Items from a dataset
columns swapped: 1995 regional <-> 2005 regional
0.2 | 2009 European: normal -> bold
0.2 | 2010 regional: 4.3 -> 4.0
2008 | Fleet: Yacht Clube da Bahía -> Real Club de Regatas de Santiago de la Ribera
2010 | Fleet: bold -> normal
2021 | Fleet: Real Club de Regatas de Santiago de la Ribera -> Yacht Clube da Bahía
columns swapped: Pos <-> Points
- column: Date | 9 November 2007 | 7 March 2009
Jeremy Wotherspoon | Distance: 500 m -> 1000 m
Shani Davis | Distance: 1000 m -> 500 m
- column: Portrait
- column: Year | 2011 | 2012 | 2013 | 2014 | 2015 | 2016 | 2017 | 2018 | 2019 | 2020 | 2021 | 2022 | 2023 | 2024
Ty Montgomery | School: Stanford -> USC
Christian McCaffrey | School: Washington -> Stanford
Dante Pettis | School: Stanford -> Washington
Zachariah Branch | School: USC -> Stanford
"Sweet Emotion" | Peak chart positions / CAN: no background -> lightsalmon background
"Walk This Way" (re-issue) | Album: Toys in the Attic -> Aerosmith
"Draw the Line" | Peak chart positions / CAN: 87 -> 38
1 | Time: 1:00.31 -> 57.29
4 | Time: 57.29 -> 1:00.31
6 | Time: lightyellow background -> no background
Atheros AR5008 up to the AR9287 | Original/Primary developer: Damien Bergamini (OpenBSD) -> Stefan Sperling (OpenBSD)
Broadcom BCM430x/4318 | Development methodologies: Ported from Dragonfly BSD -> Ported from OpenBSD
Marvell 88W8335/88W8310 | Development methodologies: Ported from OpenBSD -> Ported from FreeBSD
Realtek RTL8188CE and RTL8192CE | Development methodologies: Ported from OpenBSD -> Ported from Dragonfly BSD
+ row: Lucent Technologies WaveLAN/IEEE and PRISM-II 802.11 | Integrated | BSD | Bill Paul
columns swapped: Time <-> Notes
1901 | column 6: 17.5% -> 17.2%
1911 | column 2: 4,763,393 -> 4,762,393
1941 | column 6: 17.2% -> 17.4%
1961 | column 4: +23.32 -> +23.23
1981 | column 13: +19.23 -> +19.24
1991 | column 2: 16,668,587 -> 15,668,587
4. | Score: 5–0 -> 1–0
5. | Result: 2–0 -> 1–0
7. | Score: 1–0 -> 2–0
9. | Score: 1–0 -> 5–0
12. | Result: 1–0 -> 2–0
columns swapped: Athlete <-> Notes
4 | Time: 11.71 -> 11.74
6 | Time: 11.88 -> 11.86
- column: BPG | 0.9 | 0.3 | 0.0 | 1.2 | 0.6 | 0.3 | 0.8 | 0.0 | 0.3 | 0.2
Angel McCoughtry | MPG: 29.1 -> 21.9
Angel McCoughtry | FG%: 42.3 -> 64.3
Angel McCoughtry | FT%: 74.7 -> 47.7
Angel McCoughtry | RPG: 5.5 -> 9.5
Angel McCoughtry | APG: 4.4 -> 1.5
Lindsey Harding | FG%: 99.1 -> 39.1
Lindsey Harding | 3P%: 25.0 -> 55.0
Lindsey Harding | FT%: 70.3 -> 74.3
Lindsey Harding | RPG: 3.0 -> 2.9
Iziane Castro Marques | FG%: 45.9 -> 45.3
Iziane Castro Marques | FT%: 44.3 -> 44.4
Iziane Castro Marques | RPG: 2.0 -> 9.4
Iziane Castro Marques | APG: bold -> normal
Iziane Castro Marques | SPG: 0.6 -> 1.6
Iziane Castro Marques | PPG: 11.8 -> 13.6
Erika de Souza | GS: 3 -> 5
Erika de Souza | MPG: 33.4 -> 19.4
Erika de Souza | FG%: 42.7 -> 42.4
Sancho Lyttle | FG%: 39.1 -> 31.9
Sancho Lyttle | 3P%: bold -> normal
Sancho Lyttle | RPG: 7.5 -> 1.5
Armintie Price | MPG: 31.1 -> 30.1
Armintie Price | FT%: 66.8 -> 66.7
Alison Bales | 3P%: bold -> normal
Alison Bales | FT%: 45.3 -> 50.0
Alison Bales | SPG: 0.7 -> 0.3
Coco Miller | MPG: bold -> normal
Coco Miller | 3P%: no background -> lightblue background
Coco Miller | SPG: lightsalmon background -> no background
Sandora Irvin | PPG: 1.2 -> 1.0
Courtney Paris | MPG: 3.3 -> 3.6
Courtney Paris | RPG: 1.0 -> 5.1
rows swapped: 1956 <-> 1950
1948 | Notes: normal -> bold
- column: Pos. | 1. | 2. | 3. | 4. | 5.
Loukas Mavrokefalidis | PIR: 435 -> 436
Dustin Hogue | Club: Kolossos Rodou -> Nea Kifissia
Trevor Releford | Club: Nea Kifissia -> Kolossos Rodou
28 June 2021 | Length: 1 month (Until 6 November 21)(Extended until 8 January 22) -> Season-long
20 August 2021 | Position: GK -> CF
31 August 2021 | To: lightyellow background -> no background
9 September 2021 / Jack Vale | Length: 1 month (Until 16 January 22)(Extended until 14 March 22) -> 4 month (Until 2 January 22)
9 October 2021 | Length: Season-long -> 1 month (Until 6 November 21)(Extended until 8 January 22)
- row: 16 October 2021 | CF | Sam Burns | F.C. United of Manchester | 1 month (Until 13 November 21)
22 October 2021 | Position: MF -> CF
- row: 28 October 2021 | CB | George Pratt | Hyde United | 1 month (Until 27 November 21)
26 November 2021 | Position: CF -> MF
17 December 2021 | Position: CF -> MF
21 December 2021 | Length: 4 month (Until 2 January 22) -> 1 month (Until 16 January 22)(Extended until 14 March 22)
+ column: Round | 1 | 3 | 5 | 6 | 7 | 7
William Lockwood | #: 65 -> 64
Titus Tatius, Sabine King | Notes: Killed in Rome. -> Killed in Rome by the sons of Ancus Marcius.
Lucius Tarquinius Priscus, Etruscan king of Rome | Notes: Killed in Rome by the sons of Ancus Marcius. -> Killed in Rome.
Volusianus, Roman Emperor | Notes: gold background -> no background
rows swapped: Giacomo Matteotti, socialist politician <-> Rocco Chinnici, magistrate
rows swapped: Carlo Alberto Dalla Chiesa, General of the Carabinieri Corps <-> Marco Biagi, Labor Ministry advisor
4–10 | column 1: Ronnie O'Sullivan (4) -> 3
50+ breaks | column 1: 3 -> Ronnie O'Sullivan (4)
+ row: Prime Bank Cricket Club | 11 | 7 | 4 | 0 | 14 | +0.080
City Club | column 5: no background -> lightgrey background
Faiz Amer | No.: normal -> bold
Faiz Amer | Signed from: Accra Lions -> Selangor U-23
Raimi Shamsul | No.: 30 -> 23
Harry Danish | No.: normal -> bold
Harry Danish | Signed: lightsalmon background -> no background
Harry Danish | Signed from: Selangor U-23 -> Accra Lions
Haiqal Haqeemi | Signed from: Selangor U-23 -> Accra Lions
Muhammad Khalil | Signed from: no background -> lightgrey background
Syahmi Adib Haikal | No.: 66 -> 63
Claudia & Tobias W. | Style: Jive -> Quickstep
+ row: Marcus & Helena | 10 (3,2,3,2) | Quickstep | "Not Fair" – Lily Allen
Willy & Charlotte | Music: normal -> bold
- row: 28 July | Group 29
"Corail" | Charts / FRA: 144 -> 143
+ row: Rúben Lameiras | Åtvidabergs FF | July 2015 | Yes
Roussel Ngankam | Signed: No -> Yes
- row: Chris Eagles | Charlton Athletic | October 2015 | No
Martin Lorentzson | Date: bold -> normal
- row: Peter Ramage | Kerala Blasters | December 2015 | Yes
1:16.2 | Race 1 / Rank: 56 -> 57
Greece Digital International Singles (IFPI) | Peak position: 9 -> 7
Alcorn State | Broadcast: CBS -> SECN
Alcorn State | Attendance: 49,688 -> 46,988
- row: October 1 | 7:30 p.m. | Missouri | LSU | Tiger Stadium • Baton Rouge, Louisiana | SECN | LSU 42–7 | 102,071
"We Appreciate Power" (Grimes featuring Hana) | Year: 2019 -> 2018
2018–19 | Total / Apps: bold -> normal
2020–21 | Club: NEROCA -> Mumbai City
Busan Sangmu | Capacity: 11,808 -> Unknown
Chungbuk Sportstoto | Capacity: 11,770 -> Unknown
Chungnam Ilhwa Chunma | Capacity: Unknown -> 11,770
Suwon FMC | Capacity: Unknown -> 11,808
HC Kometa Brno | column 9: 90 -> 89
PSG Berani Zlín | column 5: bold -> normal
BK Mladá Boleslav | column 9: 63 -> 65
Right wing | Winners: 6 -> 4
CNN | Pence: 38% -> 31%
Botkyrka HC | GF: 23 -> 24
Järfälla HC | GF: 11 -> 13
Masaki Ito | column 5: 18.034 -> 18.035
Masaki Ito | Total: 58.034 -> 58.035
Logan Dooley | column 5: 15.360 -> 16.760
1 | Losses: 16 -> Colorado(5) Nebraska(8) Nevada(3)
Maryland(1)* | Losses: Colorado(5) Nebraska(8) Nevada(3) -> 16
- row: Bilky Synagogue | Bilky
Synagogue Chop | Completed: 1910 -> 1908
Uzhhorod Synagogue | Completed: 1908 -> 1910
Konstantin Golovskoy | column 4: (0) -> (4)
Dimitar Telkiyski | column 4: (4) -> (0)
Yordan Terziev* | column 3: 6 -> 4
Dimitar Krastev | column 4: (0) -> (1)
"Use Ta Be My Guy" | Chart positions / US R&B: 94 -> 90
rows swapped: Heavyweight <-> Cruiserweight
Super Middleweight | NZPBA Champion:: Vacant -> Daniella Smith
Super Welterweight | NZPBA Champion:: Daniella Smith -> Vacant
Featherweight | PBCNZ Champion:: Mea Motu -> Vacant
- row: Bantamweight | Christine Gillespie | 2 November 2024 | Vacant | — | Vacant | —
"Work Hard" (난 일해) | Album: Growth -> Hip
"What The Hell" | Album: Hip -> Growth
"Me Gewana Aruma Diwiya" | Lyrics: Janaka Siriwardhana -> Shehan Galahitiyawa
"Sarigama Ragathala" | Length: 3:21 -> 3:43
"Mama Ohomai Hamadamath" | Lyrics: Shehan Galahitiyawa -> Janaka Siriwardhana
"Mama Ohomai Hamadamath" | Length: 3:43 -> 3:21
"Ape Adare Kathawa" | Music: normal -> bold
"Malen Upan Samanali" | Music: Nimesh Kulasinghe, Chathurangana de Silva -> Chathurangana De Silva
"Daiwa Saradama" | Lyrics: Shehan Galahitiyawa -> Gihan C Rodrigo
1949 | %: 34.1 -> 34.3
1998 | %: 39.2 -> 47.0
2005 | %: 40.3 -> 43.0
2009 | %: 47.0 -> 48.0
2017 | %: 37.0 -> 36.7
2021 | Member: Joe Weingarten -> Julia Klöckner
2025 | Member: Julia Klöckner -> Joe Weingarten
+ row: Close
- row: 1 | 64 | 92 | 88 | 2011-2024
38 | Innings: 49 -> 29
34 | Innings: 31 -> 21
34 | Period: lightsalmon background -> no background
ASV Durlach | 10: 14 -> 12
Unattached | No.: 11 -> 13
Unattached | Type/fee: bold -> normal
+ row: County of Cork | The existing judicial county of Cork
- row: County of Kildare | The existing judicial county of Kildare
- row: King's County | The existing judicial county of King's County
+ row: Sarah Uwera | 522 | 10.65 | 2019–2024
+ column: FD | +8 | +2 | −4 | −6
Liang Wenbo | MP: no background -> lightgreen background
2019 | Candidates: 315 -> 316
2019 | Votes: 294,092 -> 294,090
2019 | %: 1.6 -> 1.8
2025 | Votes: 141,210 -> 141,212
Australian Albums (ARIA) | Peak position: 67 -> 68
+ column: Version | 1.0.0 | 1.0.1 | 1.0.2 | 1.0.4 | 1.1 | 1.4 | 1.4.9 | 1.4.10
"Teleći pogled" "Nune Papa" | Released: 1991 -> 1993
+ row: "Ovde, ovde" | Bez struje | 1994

== Problem statement ==
Pull out every line from the start of the entries above down to and including the line that contains "Jeremy Wotherspoon |". Copy them with no changes.

== Reply ==
columns swapped: 1995 regional <-> 2005 regional
0.2 | 2009 European: normal -> bold
0.2 | 2010 regional: 4.3 -> 4.0
2008 | Fleet: Yacht Clube da Bahía -> Real Club de Regatas de Santiago de la Ribera
2010 | Fleet: bold -> normal
2021 | Fleet: Real Club de Regatas de Santiago de la Ribera -> Yacht Clube da Bahía
columns swapped: Pos <-> Points
- column: Date | 9 November 2007 | 7 March 2009
Jeremy Wotherspoon | Distance: 500 m -> 1000 m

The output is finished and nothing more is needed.